8. In Marotirao Deshmukh v. Secy. Municipal Committee Balaghat, AIR 1934 Nag 250(1) the facts were that the suit was instituted by two minor zamindars represented by their mother as their next friend against the Municipal Committee of Balaghat. The plaintiffs failed to make out any case and the suit was dismissed. The two lower Courts held that Marotirao, who was the manager of the zamindar's estate and who conducted suit was responsible for that unnecessary litigation and directed that he should be personally liable for the defendant's coats. Pollock J. held that under Section 35 of the Code of Civil Procedure the Courts have power to make persons who are not parties to the suit liable for costs and followed the decision in Santhanand Gir v. Basudevanand Gir, AIR 1930 All 225 (FB) to that effect, and affirmed the order as to costs passed against Marutirao,

9. The principle that costs can be awarded in exceptional cases even against a stranger to the litigation was affirmed by a Full Bench of the Allahabad High Court in Chandra Shekhar v. Manohar Lal, AIR 1942 All 233 (FB).

10. In Sree Sreedhar Jew v. Kauta Mohan, AIR 1947 Cal 213 at p. 221 Gentle J. held that the defendants 3, 4 and 5 before him in substance were the plaintiffs and have used the name of defendant 3's wife Rani Moni Dassi merely as machinery to institute the proceedings most likely with a hope that in the event of the suit being unsuccessful, they would he able to avoid the ordinary liability as to costs which follow such an event. On that finding, the learned Judge held that there should be an order in favour of defendant I with certificate for two counsel and in favour of defendant 2 for costs to be paid by defendants 3, 4 and 5.

11. It is therefore clear from these authorities that the Court has ample discretion to award costs even against the persons who were not parties to the suit if the Court considers that their conduct warrants it.
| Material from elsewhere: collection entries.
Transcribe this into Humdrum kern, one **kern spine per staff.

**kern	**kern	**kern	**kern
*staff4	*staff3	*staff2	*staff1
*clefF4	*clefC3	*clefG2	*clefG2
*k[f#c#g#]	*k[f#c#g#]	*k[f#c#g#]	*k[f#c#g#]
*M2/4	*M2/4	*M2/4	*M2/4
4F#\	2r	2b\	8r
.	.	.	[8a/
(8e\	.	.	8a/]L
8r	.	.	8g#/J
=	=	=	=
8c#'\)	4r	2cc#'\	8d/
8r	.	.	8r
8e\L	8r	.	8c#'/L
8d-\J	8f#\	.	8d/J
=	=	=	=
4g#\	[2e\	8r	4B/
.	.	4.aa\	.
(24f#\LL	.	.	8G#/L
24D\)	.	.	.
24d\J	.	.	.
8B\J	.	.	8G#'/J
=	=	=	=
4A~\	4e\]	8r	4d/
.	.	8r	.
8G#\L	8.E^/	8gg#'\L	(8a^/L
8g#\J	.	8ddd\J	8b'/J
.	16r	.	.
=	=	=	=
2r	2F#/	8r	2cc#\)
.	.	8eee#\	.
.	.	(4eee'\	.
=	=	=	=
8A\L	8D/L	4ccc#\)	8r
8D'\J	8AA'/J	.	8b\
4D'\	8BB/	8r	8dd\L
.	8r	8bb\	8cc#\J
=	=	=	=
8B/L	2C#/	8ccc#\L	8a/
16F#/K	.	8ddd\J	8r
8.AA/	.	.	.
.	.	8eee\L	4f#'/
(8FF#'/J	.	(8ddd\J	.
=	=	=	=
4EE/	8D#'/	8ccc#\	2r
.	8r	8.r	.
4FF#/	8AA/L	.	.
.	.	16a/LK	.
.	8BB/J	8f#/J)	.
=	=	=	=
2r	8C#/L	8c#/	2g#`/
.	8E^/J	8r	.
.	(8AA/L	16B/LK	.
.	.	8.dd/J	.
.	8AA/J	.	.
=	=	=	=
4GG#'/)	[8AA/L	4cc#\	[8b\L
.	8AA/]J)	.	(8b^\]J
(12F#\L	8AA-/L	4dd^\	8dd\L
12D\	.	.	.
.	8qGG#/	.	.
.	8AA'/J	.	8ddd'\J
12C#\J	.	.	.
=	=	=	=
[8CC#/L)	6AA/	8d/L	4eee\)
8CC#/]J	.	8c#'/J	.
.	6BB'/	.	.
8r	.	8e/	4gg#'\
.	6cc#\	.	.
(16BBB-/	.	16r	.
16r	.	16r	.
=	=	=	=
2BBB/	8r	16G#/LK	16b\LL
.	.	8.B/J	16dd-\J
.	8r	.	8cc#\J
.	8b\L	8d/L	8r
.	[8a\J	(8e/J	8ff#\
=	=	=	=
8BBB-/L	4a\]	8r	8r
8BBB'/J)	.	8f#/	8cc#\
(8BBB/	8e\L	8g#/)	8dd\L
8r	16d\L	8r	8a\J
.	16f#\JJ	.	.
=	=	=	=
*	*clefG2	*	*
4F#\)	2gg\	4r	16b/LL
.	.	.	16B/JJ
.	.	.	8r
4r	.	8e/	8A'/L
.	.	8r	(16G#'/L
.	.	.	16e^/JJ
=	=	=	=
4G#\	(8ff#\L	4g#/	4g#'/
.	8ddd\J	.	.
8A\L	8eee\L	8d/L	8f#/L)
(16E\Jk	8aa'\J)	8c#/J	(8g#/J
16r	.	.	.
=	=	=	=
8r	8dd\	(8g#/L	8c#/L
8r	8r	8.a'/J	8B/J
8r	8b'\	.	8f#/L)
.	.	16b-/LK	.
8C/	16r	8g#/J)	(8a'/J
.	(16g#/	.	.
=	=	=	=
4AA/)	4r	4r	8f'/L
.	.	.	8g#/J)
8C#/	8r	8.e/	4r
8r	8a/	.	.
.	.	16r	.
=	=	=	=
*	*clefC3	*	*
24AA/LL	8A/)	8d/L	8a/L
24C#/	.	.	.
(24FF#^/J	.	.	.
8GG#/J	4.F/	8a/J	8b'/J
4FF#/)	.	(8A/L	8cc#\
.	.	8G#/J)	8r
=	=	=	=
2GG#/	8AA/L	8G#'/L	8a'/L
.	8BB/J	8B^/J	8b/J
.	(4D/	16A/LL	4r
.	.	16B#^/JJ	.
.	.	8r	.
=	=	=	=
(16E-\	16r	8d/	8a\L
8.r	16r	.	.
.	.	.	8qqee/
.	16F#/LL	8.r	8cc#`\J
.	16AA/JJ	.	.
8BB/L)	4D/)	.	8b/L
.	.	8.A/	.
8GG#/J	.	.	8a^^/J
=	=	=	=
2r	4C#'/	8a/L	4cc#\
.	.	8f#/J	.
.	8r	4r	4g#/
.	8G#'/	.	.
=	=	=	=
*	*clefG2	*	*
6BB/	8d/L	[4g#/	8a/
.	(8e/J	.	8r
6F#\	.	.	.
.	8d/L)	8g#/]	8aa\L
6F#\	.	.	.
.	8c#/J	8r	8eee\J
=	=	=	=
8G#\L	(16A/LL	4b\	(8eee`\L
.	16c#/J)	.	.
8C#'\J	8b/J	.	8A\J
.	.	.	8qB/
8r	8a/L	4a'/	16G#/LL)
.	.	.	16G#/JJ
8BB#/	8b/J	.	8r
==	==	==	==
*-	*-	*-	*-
It is also plain that if some of the parties interested in the litigation choose I to be impleaded as defendants, but set up one having a right similar to theirs as a plaintiff in the hope that the litigation proves successful they shall have the benefit of the decree, such defendants can also be made liable for costs. The Court, in making an order as to costs, can consider the conduct of that party both antecedent to the suit as well as in the suit itself.

12. Applying these principles to the instant case, it is clear that the second defendant was very much interested in obtaining a declaration that the will was genuine, as she is also one of the legatees under that will. She admittedly played a considerable part in setting up the will which has been found by the lower Court as well as by me to be a fabrication. If really she wanted to disassociate herself from the will, she should have filed a statement to that effect and should not have given evidence in support of the plaintiffs case. The fact that she remained ex parte is therefore more that over weighed by the other circumstances in the case. Having regard to all the circumstances, I cannot say that the learned Subordinate Judge was wrong in the exercise of his discretion when he directed that the second defendant along with the plaintiff, should he made liable to pay the ousts to defendants 1 and 3. He has not committed any error in principle in awarding costs against the second defendant.

13. The appeal therefore fails and is dismissed; but in the circumstances I make no orderas to cost.